Madeleine Hunt-Ehrlich’s Too Bright to See (Part I) (2022) “pays tribute to the overlooked Martinican theorist Suzanne Roussi Césaire,” writes Jenny Wu in ArtReview. “Long takes shot in Miami, in which an actress portraying the thinker stands solemnly among palm trees, reading occasionally from her essays, conjure Roussi Césaire’s Martinique no more than the landscape of her time did: ‘This beautiful, lush island,’ a line from the film reveals, ‘camouflages the colonial reality.’ As a corrective to archival biases favoring those in power, viewers are urged to seek out the narratives of women and colonial subjects buried beneath the visual harmonies of natural vistas.” At e-flux, Ben Eastham suggests that by “filtering its investigation into memory through Césaire’s own romantic and Surrealist aesthetic, the work proposes a much more radical model for the measure of an individual’s influence than the prominence of their name in the historical record.”
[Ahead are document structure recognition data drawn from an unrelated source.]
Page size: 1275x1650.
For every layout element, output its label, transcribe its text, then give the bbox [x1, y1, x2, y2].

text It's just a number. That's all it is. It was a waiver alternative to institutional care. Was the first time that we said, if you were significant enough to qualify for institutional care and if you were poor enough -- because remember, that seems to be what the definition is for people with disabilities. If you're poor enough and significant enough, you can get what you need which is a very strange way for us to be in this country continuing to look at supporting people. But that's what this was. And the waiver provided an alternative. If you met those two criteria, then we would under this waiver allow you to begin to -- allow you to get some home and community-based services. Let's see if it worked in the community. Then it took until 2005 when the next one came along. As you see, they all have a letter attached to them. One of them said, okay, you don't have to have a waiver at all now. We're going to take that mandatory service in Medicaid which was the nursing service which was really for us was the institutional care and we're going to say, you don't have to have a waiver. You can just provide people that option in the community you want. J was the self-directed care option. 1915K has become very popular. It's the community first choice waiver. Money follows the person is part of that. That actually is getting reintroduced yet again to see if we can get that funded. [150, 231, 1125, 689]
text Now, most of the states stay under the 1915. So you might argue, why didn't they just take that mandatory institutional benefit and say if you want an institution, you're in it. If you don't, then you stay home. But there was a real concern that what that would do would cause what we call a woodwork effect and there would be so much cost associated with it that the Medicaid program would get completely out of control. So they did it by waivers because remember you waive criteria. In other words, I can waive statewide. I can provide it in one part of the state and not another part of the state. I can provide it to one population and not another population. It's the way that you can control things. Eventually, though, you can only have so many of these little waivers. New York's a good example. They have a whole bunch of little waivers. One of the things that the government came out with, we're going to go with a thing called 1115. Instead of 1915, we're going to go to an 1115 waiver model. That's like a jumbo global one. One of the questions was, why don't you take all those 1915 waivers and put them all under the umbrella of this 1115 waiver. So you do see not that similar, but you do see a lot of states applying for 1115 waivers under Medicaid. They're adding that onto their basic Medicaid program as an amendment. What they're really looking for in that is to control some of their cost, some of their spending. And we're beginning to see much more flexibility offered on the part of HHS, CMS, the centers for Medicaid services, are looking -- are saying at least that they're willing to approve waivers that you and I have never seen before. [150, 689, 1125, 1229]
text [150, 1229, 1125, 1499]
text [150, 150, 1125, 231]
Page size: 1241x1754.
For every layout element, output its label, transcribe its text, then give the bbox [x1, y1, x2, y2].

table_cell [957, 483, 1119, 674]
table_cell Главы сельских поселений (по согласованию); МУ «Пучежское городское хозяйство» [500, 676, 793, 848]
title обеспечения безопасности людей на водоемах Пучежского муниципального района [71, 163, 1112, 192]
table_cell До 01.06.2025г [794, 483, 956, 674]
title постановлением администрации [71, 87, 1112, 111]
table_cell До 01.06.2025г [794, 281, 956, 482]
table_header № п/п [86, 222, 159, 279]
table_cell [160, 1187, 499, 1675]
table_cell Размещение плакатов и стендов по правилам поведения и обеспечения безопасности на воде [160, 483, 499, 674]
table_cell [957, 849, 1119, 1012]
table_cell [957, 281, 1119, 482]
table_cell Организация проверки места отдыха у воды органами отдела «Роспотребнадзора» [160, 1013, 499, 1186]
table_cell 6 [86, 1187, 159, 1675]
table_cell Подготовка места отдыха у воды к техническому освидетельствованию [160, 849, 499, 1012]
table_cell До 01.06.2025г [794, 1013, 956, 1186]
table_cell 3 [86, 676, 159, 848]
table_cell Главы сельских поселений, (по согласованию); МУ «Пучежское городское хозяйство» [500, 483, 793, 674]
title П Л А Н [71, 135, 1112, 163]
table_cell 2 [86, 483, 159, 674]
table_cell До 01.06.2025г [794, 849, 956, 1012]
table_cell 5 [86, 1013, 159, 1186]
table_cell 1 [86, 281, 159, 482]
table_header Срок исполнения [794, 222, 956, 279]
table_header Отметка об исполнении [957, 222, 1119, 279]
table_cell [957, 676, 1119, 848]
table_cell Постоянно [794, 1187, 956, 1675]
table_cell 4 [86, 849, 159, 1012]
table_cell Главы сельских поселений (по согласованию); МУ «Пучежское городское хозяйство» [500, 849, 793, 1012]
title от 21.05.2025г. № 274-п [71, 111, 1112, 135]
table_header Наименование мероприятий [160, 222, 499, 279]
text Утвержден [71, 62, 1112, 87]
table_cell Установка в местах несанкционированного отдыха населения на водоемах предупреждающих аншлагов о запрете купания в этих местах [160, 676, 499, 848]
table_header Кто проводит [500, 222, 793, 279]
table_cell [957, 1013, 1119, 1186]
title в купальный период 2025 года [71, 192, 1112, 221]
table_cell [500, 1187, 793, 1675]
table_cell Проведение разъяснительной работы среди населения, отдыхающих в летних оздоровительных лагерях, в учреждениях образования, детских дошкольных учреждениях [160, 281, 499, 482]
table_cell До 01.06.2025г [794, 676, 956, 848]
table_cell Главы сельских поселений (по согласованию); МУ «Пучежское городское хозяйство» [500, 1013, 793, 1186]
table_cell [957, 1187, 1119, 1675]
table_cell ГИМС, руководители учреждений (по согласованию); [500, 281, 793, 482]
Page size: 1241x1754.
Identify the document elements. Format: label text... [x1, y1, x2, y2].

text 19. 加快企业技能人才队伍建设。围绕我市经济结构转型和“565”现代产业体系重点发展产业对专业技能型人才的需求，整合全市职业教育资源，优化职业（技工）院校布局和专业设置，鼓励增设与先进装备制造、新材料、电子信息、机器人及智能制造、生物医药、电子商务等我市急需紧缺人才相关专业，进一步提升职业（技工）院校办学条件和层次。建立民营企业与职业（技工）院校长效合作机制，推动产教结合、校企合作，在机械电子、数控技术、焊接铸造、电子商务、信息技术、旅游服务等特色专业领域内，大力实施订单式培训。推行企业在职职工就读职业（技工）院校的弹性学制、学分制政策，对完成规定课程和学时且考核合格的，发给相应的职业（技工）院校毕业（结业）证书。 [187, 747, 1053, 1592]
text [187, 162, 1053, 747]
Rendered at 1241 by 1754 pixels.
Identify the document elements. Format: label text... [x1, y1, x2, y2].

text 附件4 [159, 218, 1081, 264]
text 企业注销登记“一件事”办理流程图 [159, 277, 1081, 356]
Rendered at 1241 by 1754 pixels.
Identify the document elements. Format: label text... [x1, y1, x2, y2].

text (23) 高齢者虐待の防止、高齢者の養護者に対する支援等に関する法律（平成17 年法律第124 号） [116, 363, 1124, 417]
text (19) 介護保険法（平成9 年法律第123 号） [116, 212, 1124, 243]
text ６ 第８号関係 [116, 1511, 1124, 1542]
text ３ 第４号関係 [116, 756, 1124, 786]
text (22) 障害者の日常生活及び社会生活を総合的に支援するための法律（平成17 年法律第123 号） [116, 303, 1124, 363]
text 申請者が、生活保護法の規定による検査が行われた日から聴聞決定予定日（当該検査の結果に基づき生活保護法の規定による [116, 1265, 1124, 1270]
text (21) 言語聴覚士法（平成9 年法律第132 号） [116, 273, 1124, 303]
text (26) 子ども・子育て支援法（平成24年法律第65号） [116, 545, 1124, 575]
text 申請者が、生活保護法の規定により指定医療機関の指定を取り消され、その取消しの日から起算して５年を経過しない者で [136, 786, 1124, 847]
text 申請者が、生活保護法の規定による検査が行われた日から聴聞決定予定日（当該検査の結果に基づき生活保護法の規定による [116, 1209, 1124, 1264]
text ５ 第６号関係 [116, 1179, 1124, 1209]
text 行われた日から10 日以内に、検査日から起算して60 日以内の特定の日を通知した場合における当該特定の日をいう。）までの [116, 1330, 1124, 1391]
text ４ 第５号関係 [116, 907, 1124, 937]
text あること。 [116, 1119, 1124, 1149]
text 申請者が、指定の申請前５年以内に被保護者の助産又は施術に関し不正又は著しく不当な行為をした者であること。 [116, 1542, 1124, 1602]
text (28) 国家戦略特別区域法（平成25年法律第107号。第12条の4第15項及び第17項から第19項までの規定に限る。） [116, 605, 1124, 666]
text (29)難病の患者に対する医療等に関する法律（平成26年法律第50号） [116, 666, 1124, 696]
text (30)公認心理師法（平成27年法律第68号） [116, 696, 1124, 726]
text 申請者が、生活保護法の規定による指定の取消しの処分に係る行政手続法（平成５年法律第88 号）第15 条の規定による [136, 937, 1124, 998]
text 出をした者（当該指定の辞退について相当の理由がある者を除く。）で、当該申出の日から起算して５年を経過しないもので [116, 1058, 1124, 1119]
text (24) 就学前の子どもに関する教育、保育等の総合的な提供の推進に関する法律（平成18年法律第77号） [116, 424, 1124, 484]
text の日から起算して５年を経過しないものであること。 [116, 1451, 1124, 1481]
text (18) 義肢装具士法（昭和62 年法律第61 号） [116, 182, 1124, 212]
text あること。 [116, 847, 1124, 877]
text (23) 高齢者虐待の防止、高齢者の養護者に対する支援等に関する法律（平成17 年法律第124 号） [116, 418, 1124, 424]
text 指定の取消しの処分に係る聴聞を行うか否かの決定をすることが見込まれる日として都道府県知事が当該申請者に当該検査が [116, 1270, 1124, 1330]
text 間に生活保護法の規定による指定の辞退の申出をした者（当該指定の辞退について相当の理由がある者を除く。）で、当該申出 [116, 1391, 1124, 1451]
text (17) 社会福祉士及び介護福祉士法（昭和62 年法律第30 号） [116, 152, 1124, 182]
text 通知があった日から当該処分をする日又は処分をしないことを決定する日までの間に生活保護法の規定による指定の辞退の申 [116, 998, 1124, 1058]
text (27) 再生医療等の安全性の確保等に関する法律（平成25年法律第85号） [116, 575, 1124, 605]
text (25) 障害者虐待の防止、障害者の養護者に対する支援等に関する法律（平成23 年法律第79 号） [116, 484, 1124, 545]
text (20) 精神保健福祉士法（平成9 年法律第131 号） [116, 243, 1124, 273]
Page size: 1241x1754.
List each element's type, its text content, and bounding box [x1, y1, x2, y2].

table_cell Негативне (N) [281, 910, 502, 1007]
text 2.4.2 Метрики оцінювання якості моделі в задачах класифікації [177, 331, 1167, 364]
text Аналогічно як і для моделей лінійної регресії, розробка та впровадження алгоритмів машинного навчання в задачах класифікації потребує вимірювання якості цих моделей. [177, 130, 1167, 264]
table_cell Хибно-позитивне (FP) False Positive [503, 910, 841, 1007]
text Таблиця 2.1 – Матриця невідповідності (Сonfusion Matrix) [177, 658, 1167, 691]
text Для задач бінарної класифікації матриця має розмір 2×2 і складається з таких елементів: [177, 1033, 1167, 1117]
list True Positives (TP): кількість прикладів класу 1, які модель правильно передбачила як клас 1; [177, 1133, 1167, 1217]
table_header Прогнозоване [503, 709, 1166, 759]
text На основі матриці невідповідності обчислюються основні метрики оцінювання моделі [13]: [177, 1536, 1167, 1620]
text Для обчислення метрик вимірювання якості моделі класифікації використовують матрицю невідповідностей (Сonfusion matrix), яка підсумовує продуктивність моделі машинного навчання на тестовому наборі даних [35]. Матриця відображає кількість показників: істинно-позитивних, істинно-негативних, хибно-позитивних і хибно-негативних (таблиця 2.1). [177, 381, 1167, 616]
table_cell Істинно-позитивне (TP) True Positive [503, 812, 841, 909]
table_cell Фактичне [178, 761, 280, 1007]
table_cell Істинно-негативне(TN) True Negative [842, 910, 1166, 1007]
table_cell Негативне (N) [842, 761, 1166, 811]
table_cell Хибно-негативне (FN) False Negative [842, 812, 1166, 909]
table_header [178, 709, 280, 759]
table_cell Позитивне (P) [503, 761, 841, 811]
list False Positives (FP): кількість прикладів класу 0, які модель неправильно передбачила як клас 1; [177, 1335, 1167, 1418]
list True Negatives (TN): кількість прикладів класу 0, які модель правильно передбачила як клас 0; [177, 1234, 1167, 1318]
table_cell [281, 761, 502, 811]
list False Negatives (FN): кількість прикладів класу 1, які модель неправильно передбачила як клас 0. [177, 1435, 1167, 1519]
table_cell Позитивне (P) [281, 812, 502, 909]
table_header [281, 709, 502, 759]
Diane Severin Nguyen’s In Her Time (Iris’s Version) (2023-24) “proposes a vibrant case study of digital-political bafflement and the hazards of projecting the present onto the past,” writes the NYT’s Farago. Shot for the most part at Hengdian World Studios—which is, as Valentina Di Liscia points out at Hyperallergic, “the massive film studio whose productions have been criticized for sanitizing China’s history”—this “profound, sometimes darkly comic work,” writes Farago, “centers on a young actress struggling with her role in a (fictional) movie about the Nanjing Massacre, one of the worst atrocities of the twentieth century; Nguyen also intercuts behind-the-scenes phone footage of the actress-playing-the-actress, until history, cinema, propaganda, and selfie opportunities are just a hall of mirrors. She understands that to work through past crimes and present inequities takes much more than sloganeering, and that our speculative visions of resistance and renewal might serve the dominant order quite fine.”